Catherine Pierce (on “The Tornado Wants a Companion”): I grew up on the East Coast, where we had occasional hurricanes and blizzards, but never tornadoes. When I moved in 2007 to north Mississippi, a place that frequently experiences tornadic activity (to use a phrase often heard on TV here), I was struck by how terrifying I found this phenomenon—far more terrifying than even the worst weather incidents in my hometown. Eventually I realized my fear stemmed not from the statistical odds of being killed by a tornado (those odds are lower than the odds of dying from, say, smoke inhalation or electrocution, things I don’t think much about in my day-to-day life), but because tornadoes seem to me to have agency. Unlike a hurricane or snowstorm, which just occurs all around you, here’s this single, discrete thing that you can actually witness wreaking havoc. You can watch it coming, and you can hope it doesn’t come for you. I wanted to write a series of poems that explore that agency: If a tornado had a reason, what would it be? What in the world is it that the tornado wants?
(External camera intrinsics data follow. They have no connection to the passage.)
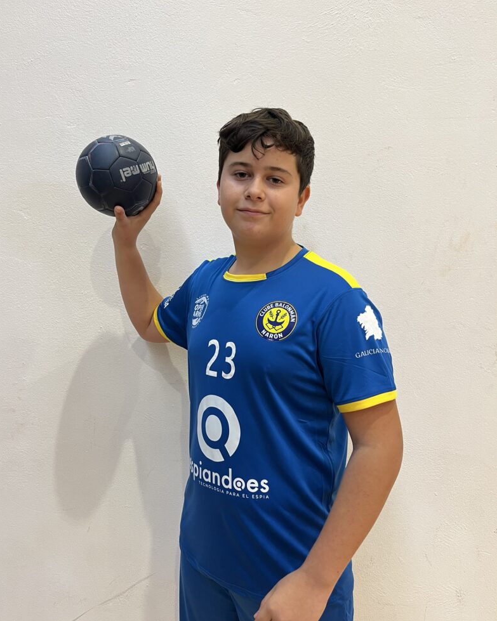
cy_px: 320
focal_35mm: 28
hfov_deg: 51.5
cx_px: 244
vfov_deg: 62.2
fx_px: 515
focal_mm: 5.1
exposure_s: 1/50
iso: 64
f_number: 1.6
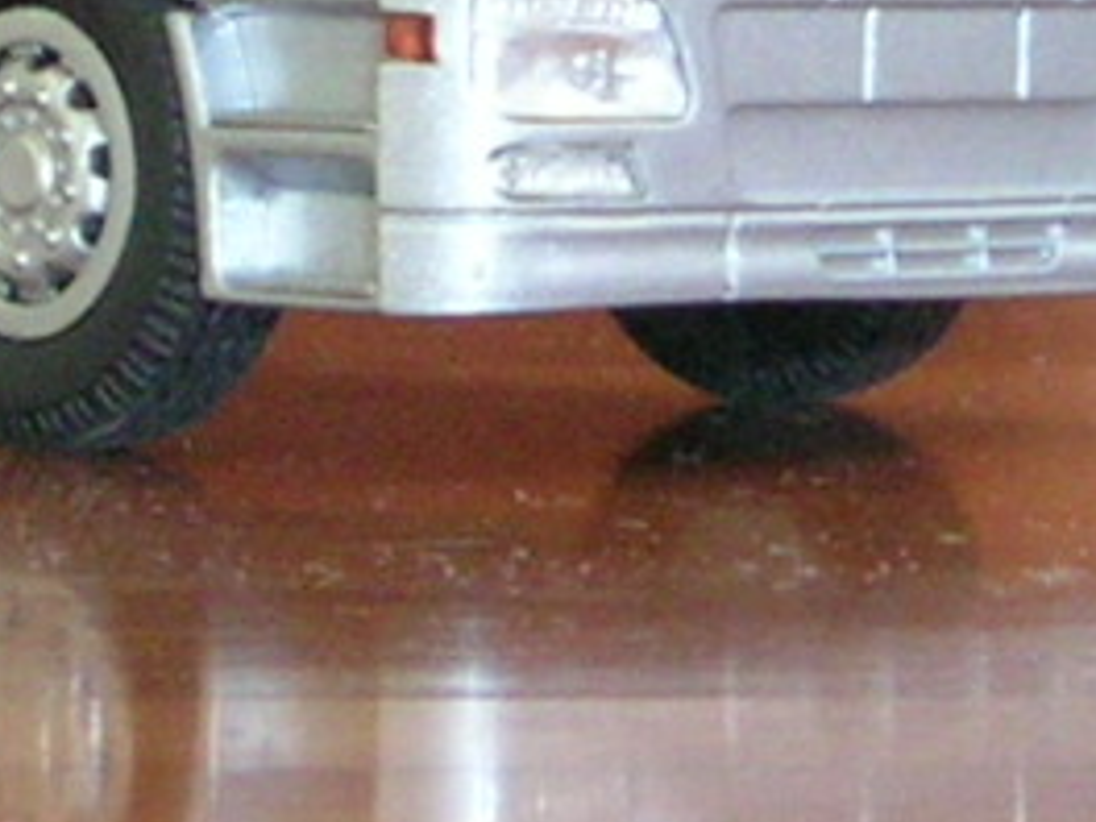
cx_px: 340
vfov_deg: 7.0
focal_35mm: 212
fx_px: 6712
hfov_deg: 9.3
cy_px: -42
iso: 200
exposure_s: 1/3.8
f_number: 4.8
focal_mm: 5.4
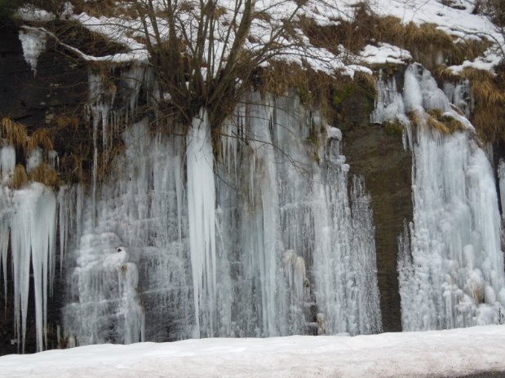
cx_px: 249
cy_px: 228
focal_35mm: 53
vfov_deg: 27.5
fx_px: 773
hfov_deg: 36.2
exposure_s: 1/50
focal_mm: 7.3
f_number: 3.2
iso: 100
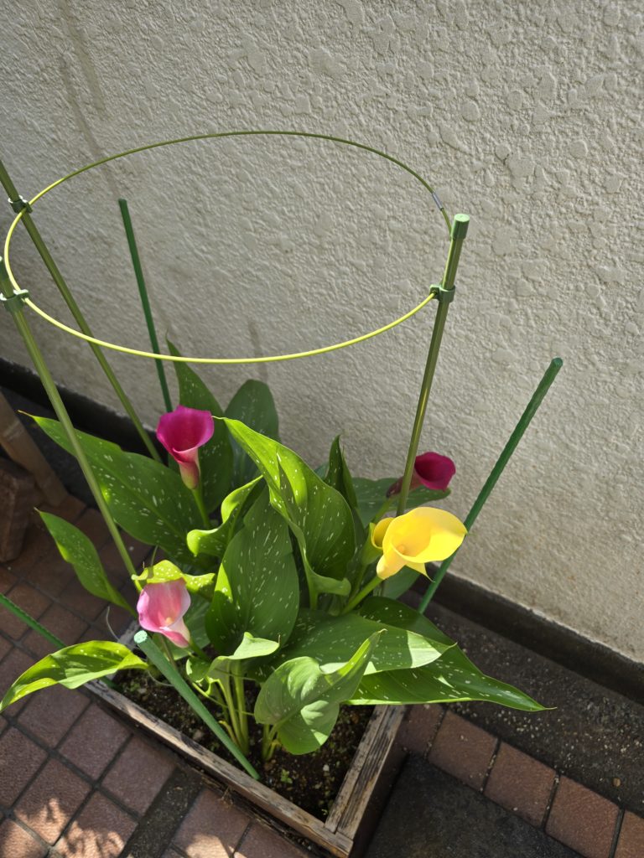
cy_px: 429
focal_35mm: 23
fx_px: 571
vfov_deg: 73.9
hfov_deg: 58.9
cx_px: 322
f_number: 1.7
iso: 12
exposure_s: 1/196
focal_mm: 6.3
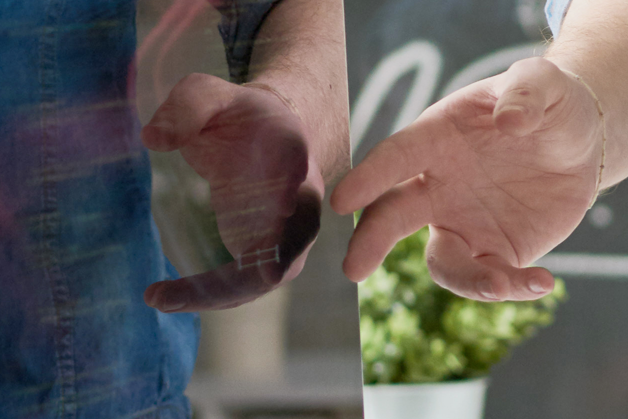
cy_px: -50
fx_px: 5932
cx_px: 878
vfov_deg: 4.0
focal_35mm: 340
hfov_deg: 6.0
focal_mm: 58
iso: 320
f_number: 3.2
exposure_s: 1/200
Katherine Bode-Lang (on “Death in Midsummer”): I have long been fascinated with astronomy—the sky and our smallness in its presence. This poem is one moment when the strange weather of the hills met our movement against the sky. And I happened to be looking out the window at the right time.

Kurt Steinwand (on “Frankie the Storm” ): Storms in the news. We give them names, personalities; Sandy with her ironic innocence, though the displaced sand of the Jersey Shore made a connection. The Media sensationalizes, tells the stories. My storm was Italian, a goombah, an intruder, no admired Rocky Balboa. The storm was serious, a shorted-lived member of the Mob who thought he was in cahoots with God; His henchman, maybe even thought he was better, an extension of the Almighty, the Short Reign of Frankie IV. I gave him a name, then believed it was too gratuitous, too legitimizing. I took it out, then put it back in the title and let him have his little moment in the clouds. The power of a poet is often to give a brief life, Godlike, allow it to blow onto the page, be taken seriously with all the senses, and be gone. Or is he? When at the end he’s still “coming in.” That was the essence of this poem.